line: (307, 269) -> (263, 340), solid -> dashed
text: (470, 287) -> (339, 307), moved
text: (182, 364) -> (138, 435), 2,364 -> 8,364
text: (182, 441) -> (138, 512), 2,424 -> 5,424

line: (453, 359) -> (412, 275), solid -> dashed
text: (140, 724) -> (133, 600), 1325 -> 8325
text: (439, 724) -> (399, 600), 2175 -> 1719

==

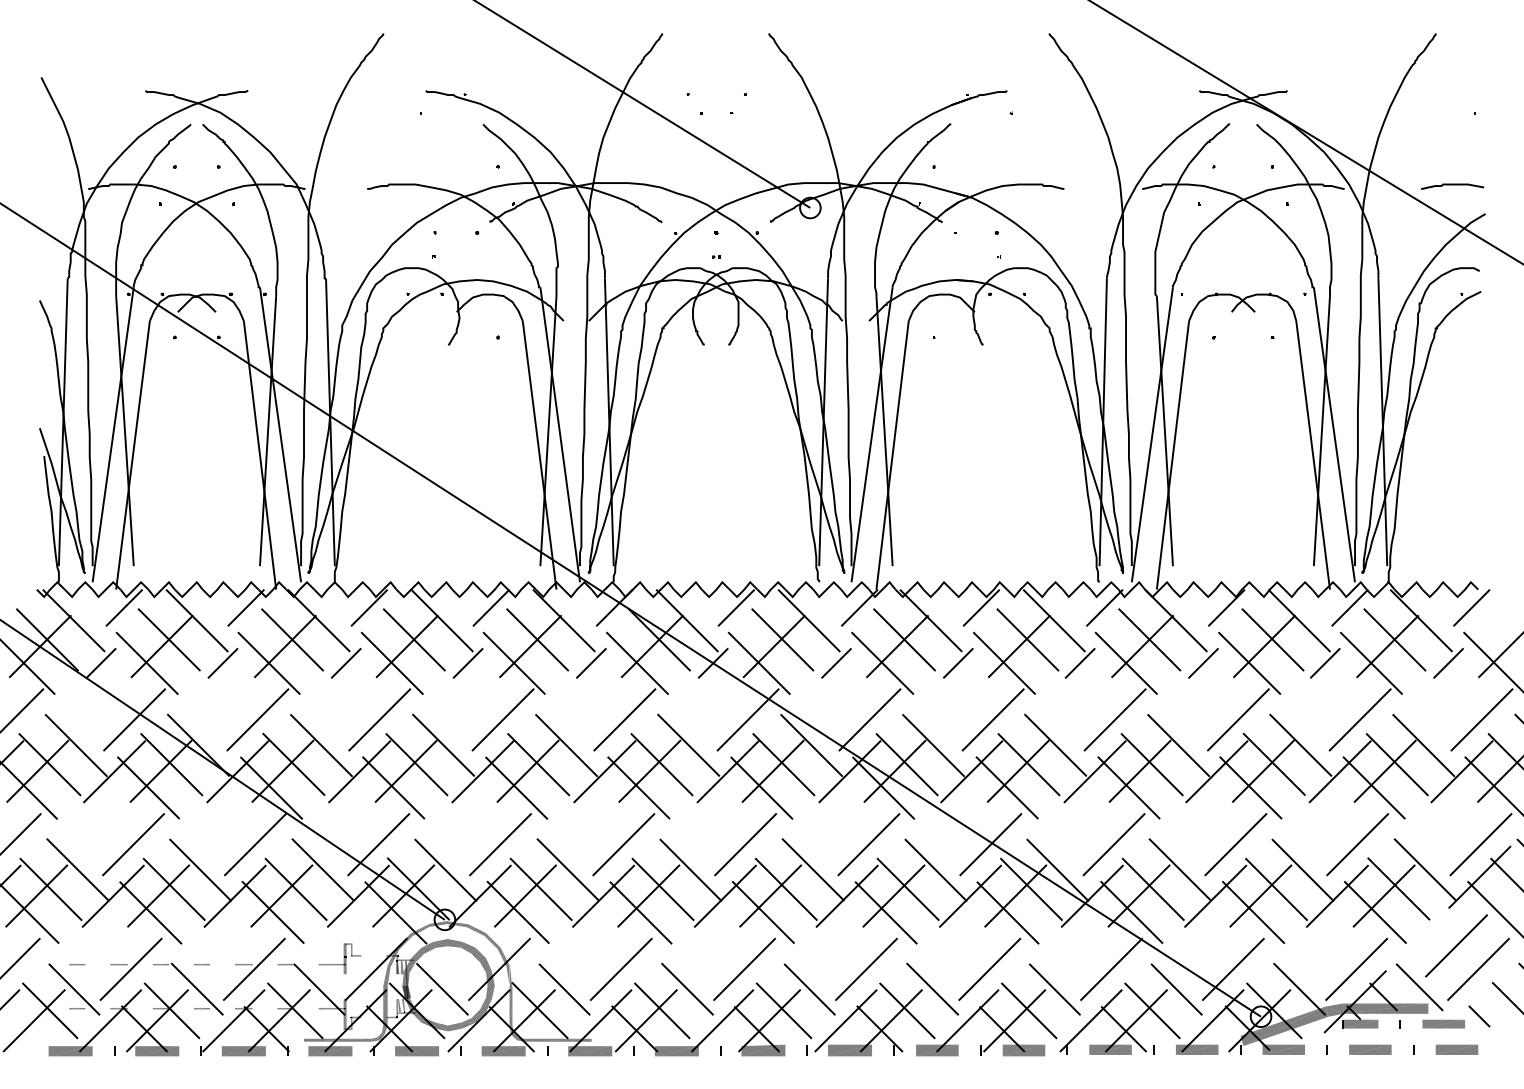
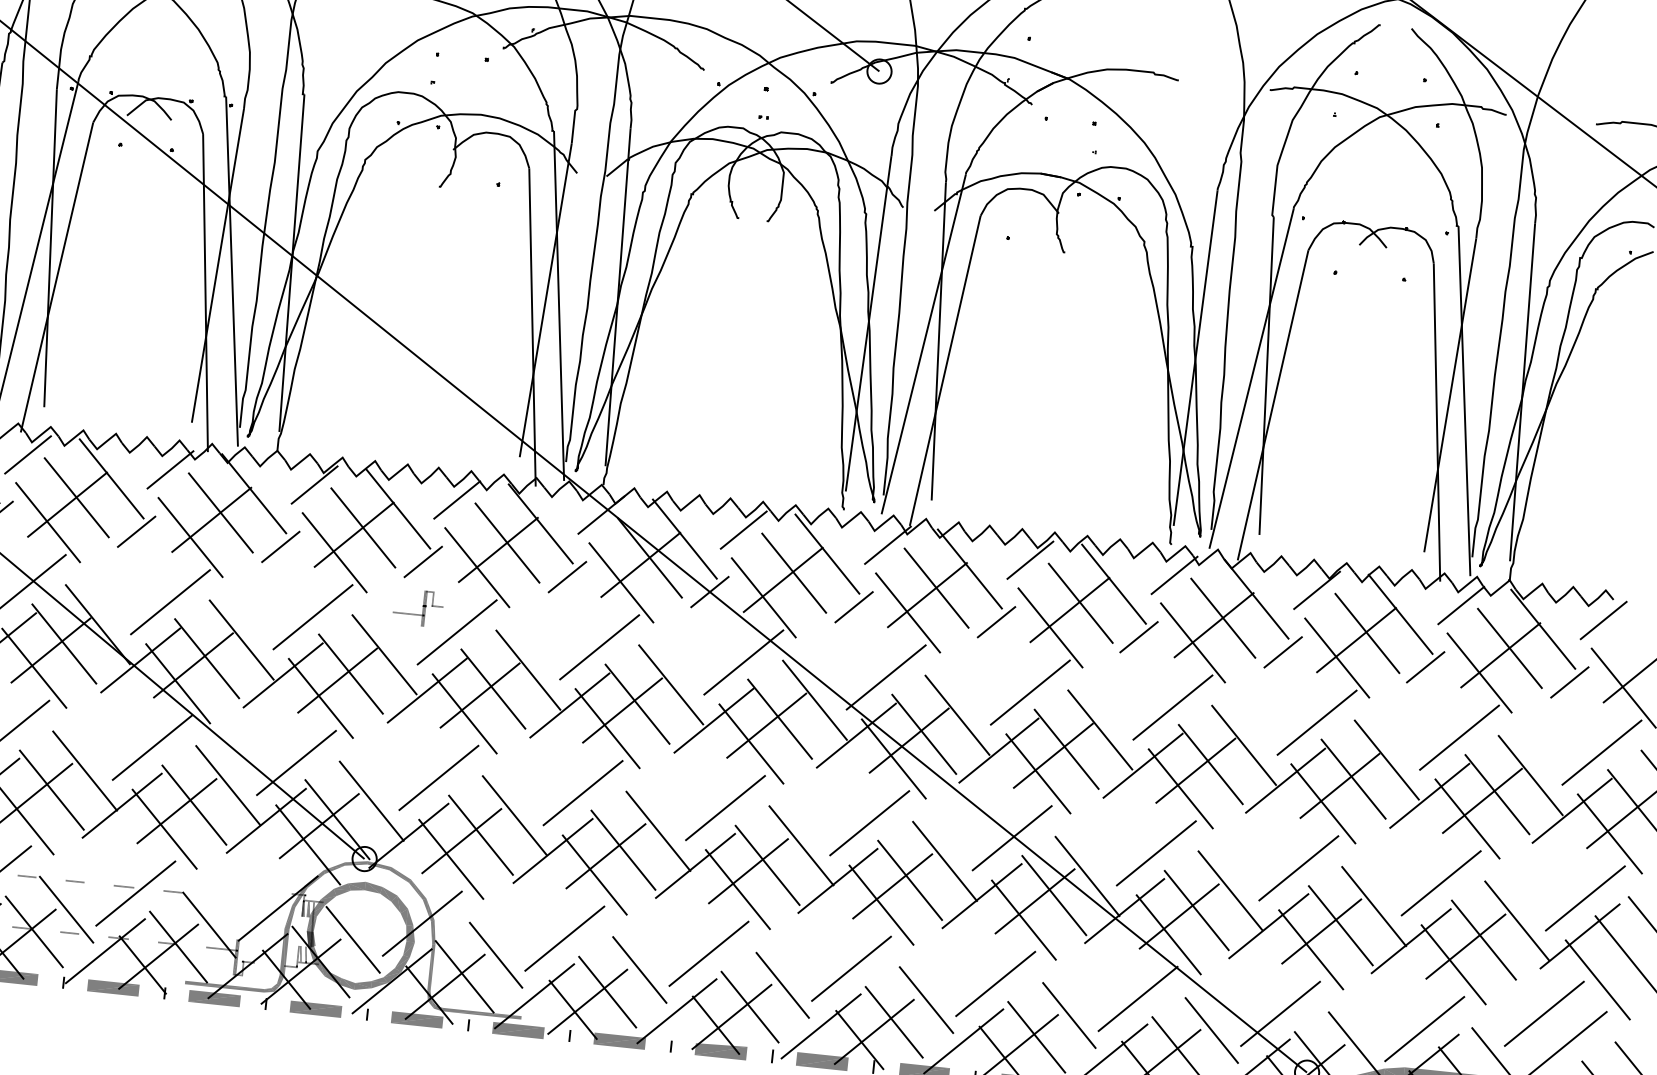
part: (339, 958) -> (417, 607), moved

...

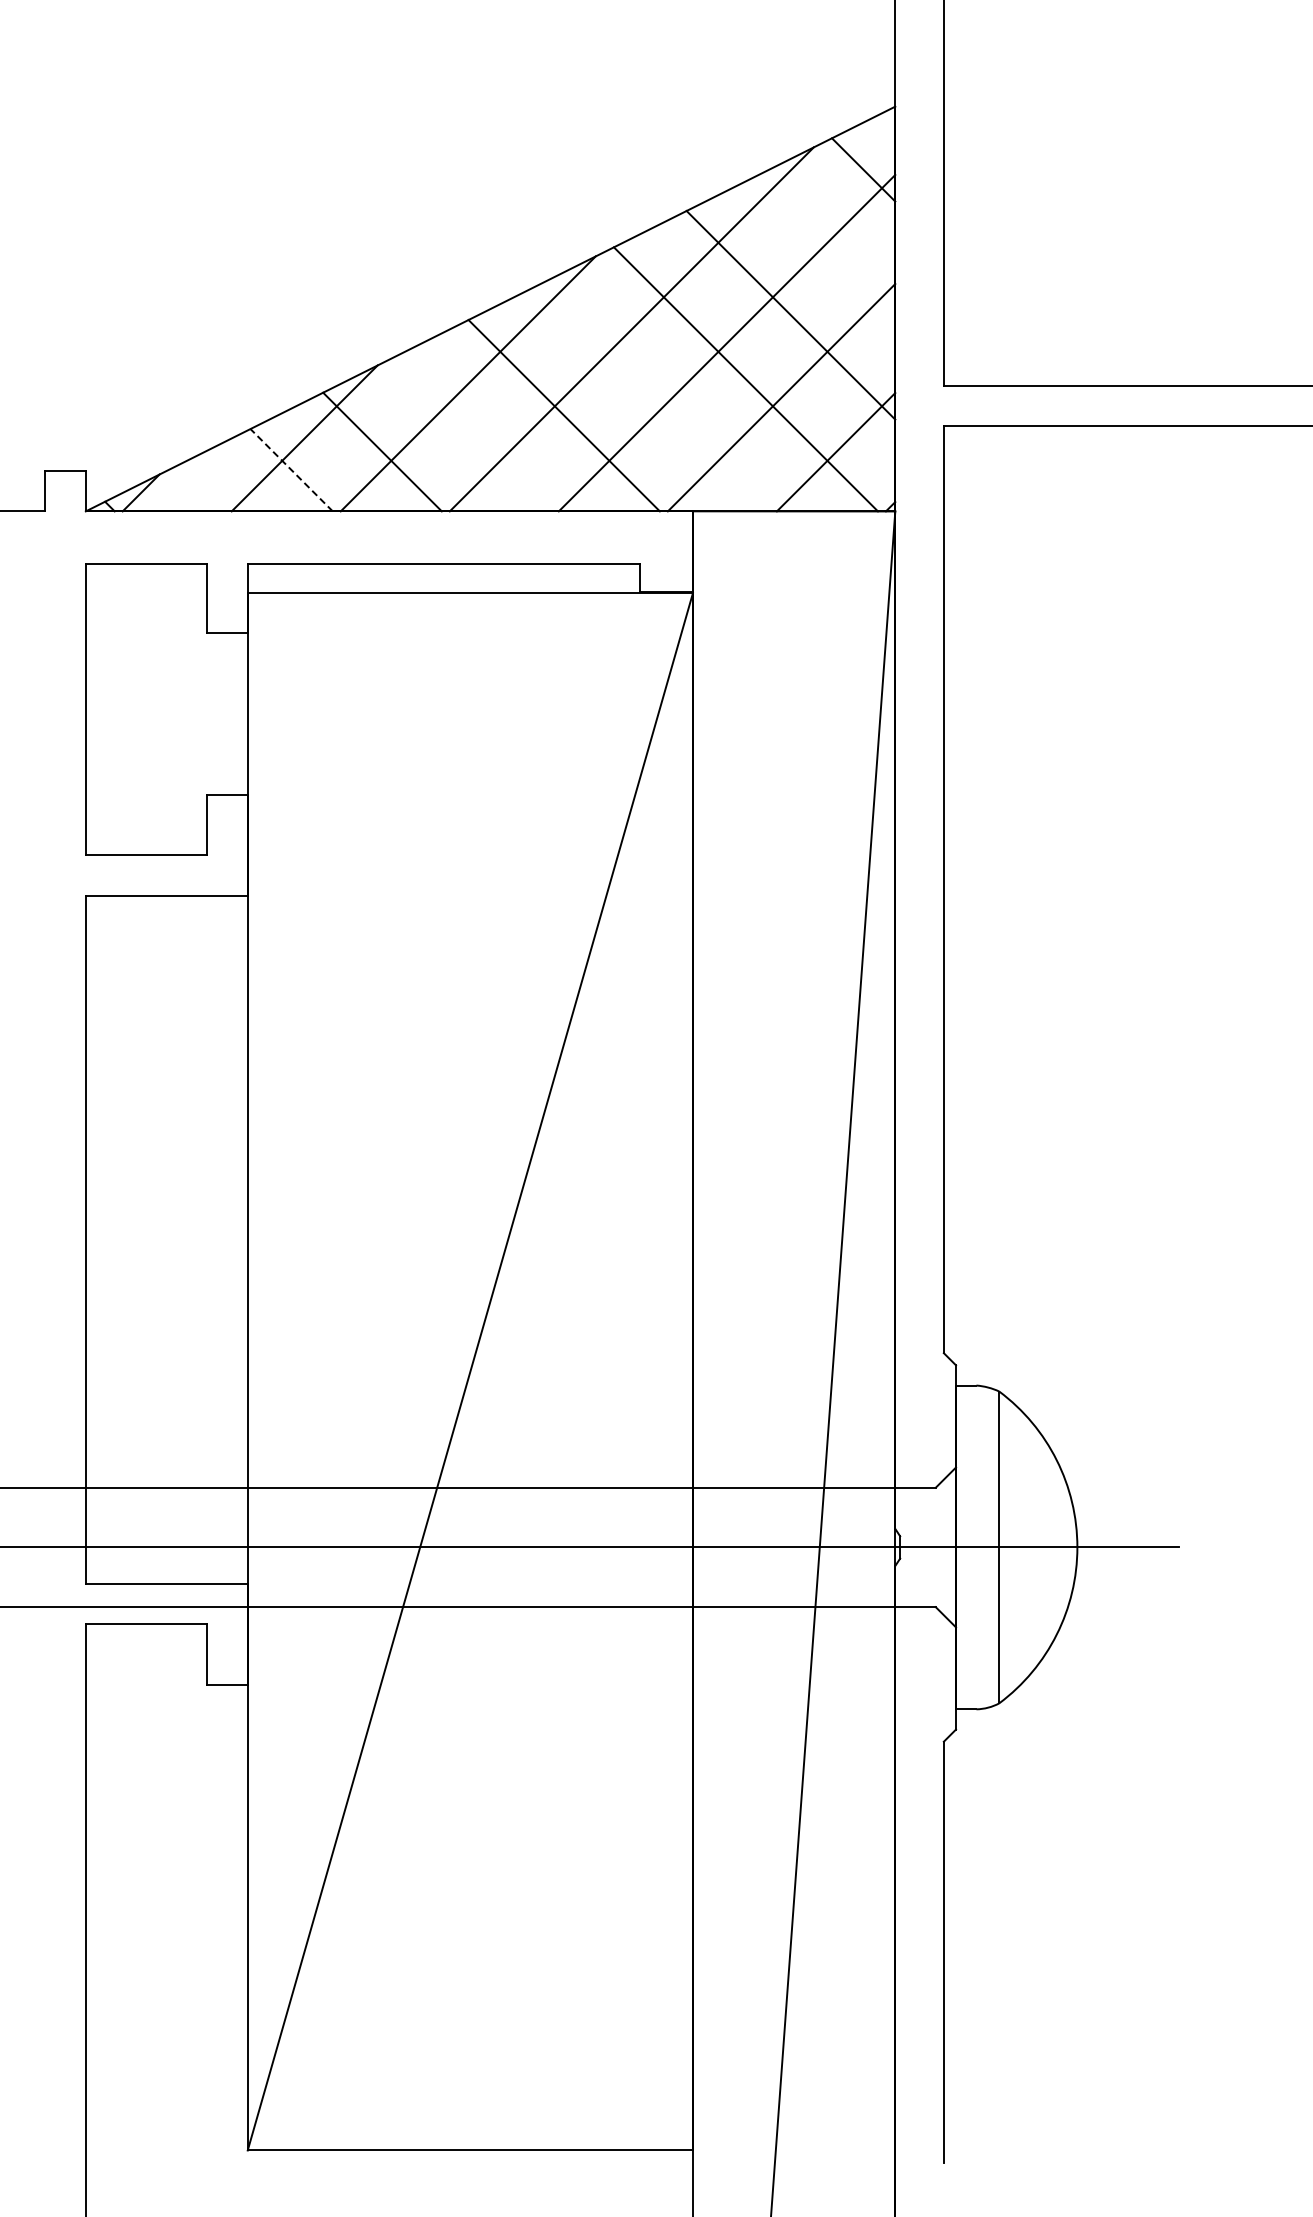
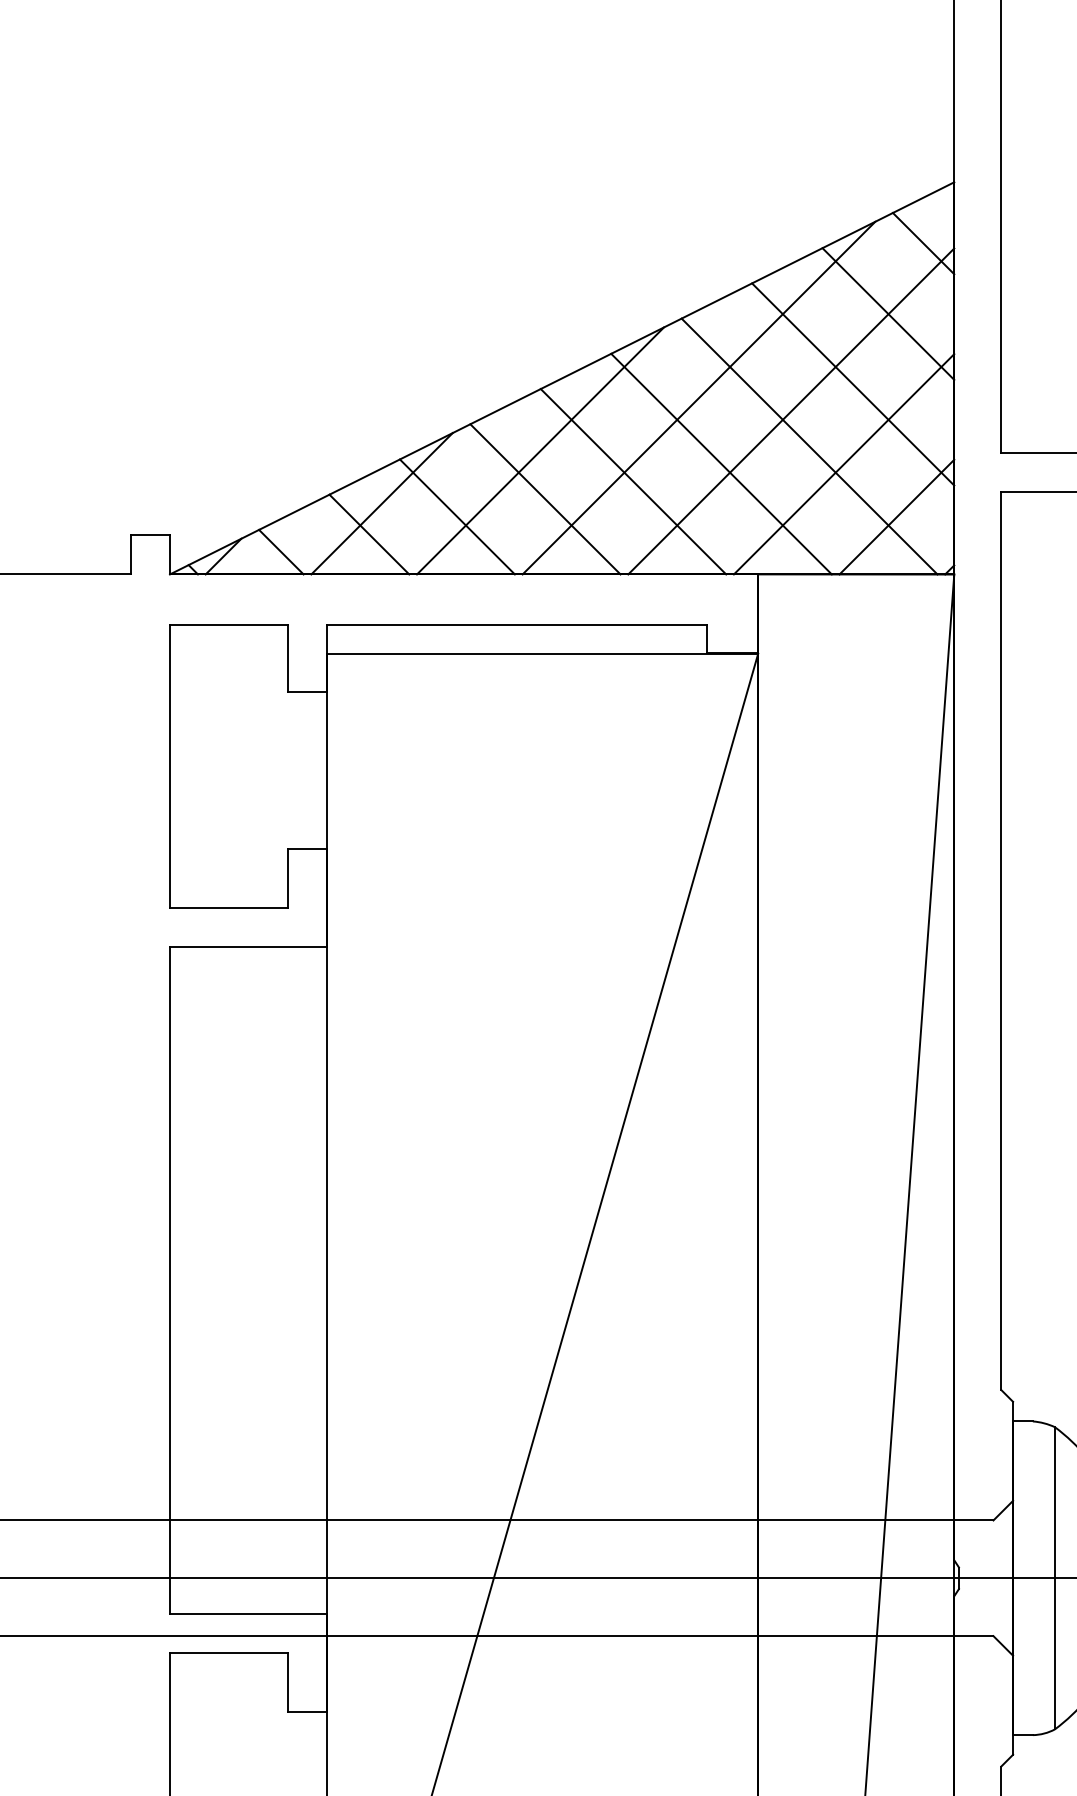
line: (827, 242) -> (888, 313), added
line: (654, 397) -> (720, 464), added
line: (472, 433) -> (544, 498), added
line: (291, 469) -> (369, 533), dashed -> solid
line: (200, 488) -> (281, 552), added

# Exercise objective
What you return must be an exact retyping of the lines above starting at the line with "line: (453, 359)" and ending at the line with "text: (439, 724) -> (399, 600), 2175 -> 1719", and nothing besides.

# Solution to this task
line: (453, 359) -> (412, 275), solid -> dashed
text: (140, 724) -> (133, 600), 1325 -> 8325
text: (439, 724) -> (399, 600), 2175 -> 1719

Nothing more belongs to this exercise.